Package 'catalog'

Title: Access the 'Spark Catalog' API via 'sparklyr'
Description: Gain access to the 'Spark Catalog' API making use of the 'sparklyr' API. 'Catalog' <https://spark.apache.org/docs/2.4.3/api/java/org/apache/spark/sql/catalog/Catalog.html> is the interface for managing a metastore (aka metadata catalog) of relational entities (e.g. database(s), tables, functions, table columns and temporary views).
Authors: Nathan Eastwood [aut, cre]
Maintainer: Nathan Eastwood <[email protected]>
License: GPL (>= 2)
Version: 0.1.1
Built: 2025-02-07 03:26:23 UTC
Source: https://github.com/nathaneastwood/catalog

Help Index


Cache And Uncache Tables

Description

Spark SQL can cache tables using an in-memory columnar format by calling cache_table(). Spark SQL will scan only required columns and will automatically tune compression to minimize memory usage and GC pressure. You can call uncache_table() to remove the table from memory. Similarly you can call clear_cache() to remove all cached tables from the in-memory cache. Finally, use is_cached() to test whether or not a table is cached.

Usage

cache_table(sc, table)

clear_cache(sc)

is_cached(sc, table)

uncache_table(sc, table)

Arguments

sc

A spark_connection.

table

character(1). The name of the table.

Value

  • cache_table(): If successful, TRUE, otherwise FALSE.
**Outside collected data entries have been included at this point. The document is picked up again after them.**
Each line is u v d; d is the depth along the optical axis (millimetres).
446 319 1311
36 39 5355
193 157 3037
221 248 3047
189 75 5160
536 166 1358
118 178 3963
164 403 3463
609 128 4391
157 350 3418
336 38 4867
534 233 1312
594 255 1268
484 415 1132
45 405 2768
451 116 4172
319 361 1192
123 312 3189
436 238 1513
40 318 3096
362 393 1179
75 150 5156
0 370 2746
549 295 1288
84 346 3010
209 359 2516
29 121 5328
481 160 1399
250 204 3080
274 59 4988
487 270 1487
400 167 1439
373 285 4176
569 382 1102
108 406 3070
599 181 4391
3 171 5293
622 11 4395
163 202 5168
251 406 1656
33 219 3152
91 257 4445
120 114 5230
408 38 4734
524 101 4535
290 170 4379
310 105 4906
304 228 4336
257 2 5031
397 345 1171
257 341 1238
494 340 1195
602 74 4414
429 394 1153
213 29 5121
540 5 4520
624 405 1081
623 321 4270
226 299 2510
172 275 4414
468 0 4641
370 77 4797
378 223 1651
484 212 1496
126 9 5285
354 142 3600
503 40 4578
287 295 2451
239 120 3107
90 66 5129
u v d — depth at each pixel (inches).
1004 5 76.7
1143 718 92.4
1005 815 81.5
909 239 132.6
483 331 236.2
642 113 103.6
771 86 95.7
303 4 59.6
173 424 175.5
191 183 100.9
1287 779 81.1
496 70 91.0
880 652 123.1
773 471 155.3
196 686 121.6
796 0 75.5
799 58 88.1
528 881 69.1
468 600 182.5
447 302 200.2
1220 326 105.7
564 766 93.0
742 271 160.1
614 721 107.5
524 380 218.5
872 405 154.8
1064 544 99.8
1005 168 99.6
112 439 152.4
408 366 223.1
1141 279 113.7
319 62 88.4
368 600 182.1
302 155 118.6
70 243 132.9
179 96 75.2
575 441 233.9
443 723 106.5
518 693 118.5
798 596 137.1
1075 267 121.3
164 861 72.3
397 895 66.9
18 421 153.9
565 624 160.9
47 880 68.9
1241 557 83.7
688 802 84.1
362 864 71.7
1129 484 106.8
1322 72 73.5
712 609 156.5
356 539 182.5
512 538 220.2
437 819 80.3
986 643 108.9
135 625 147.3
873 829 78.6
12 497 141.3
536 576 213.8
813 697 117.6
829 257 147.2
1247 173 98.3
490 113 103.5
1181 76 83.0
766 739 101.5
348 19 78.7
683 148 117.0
  • clear_cache(): NULL, invisibly.

  • is_cached(): A logical(1) vector indicating TRUE if the table is cached and FALSE otherwise.

  • uncache_table(): NULL, invisibly.

See Also

create_table(), get_table(), list_tables(), refresh_table(), table_exists(), uncache_table()

Examples

## Not run: 
sc <- sparklyr::spark_connect(master = "local")
mtcars_spark <- sparklyr::copy_to(dest = sc, df = mtcars)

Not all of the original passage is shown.